Magical swords, by the way, are the de rigeur magical MacGuffin of fantasy novels since a magical ring is too obvious an homage to the granddaddy of modern fantasy literature. This particular sword has the rather annoying power of being impossible to get rid of. And is it a spoiler if I tell you there’s some talk of being the Chosen One in here? It shouldn’t be, since that’s one of the most prevalent cliches in fantasy literature … especially in stories that center around a humble scullery boy who comes into possession of a magical artifact. The sword once belonged to
Isildur Ganadon, who become corrupted by the one ring magic sword until his eventual death by drowning arrow. The sword, in fact, contains Ganadon’s soul, which Bean discovers must be set free.
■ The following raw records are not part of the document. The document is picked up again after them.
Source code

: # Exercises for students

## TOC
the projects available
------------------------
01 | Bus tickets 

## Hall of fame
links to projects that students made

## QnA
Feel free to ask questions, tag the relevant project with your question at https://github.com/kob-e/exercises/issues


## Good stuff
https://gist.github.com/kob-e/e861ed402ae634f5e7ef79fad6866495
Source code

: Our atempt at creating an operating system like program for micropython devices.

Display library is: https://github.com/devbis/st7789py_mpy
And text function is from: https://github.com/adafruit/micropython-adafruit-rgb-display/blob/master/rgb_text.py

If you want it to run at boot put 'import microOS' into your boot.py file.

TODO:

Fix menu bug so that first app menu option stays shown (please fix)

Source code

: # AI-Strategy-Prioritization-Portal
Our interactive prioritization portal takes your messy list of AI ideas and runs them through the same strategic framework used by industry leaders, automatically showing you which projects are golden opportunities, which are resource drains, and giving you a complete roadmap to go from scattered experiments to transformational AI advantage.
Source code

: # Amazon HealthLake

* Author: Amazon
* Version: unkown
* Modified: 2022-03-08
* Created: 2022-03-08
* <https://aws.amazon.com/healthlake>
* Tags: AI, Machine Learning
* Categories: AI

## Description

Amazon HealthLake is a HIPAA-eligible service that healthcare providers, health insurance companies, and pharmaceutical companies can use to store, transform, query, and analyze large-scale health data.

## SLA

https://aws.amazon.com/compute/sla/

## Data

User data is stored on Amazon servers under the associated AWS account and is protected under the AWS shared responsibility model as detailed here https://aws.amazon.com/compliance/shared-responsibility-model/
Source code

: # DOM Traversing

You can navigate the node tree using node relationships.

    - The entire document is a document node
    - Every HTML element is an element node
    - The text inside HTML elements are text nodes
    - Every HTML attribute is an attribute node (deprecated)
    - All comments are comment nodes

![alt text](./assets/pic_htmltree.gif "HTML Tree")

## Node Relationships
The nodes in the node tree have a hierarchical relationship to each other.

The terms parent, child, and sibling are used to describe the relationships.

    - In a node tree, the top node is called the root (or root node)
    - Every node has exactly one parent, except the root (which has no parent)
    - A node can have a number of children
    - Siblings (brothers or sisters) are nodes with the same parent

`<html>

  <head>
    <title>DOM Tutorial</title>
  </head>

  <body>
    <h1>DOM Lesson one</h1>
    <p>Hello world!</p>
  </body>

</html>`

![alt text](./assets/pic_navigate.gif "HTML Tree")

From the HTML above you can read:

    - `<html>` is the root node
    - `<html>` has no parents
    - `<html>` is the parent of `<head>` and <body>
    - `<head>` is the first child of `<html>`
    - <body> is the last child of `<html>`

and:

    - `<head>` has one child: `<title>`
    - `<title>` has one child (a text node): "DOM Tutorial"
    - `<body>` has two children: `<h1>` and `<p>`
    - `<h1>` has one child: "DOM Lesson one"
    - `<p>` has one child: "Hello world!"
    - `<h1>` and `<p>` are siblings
After getting battered around a bit, Bean finds an alternate exit to the cave with the help of a rocklike creature. Thanks to the sword, Bean now has some sort of mad superhuman fighting skills. Meanwhile, Bean’s adopted family starts looking for him. Siv, though, abandons his search after finding out that there’s some treachery afoot involving sneak attacks, a newly mobilized goblin army, and the search for some sort of magic superweapon.
The Bean doesn’t do anything new or shocking to deviate from the standard Hero’s Quest template. To me, though, that’s fine. Originality isn’t what I look for in fantasy. The reason I always come back to the genre are the familiar beats: the epic battle between good and evil, the naive young kid suddenly thrust in the role of destiny, the beasties, the magic races, and so on and so forth. The novels that try to subvert the genre in some way? They never make it on my book shelf. Which is why I appreciated that The Bean plays it so old school.
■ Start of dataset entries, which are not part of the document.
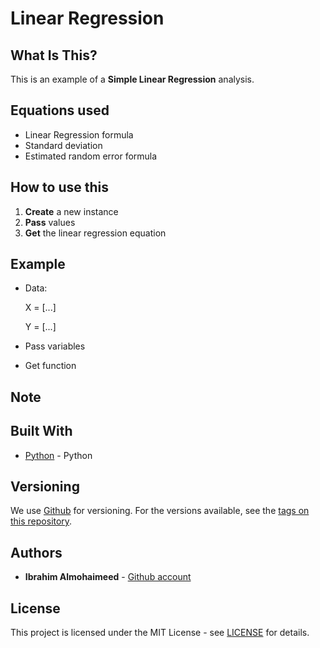 # Linear Regression

## What Is This?
This is an example of a **Simple Linear Regression** analysis. 

## Equations used
  * Linear Regression formula
  * Standard deviation 
  * Estimated random error formula
  
## How to use this
  1. **Create** a new instance
  2. **Pass** values
  3. **Get** the linear regression equation

## Example
  - Data: 
    
    X = [...]
    
    Y = [...]
  - Pass variables
  - Get function
  
## Note

## Built With
* [Python](https://www.python.org/) - Python

## Versioning

We use [Github](https://github.com/) for versioning. For the versions available, see the [tags on this repository](https://github.com/IbrahimNM/BudgetOrganizer/tags).

## Authors

* **Ibrahim Almohaimeed** - [Github account](https://github.com/IbrahimNM)

## License

This project is licensed under the MIT License - see [LICENSE](LICENSE) for details.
What sets The Bean apart is its writing. I read in one of Hanson’s blog posts that the webcomic started out as a novel. No surprise there. Beyond the familiar fantasy novel elements, there’s a strong attempt at characterization, and writing scenes to strengthen personalities and establish attitudes and dialogue. There are times Hanson tries too hard: we cut away to a scene of Ravna acting worried over Bean one too many times to the point of being obvious, I thought. However, I liked most other characterizations. Gort, for example, acts like a bully to everyone he meets. Yet, rather subtly, you get a sense that under his gruffness he is worried about Bean, and he has been something of stern father to him. It’s not something that’s ever overtly shown, but, rather, inferred.
Another holdover from the fantasy novels is how Hanson weaves together several plot elements concurrently. Think of Lord of the Rings, and how at least two stories have to be told once Frodo and Sam run off and Aragorn goes on a rescue mission to find Merry and Pippin. Several fantasy writers employ this writing technique because it makes their story feel larger than the story of just one person. Hanson does the same thing. There’s Bean’s magic sword adventure primarily, and then there’s Siv’s attempts to figure out what’s going on. But The Bean leaves many threads open. Ravna’s fretting back at the tavern, the troll magician is out on the hunt for the kid with the sword, and a goblin army is marching to wipe out civilization. The Bean switches back and forth through the different point of views, and each adventure yields new discoveries, characters, and locations to expand the details and intricacies of Hanson’s Broken Moon world.
Ultimately, i don’t think The Bean will be the one taking home the Eisner Award this year. It’s still a fine fantasy comic, though. Through the use of intriguing characters and careful world-building, Travis Hanson has laid a strong foundation to telling a fine fantasy epic that can only get better with time.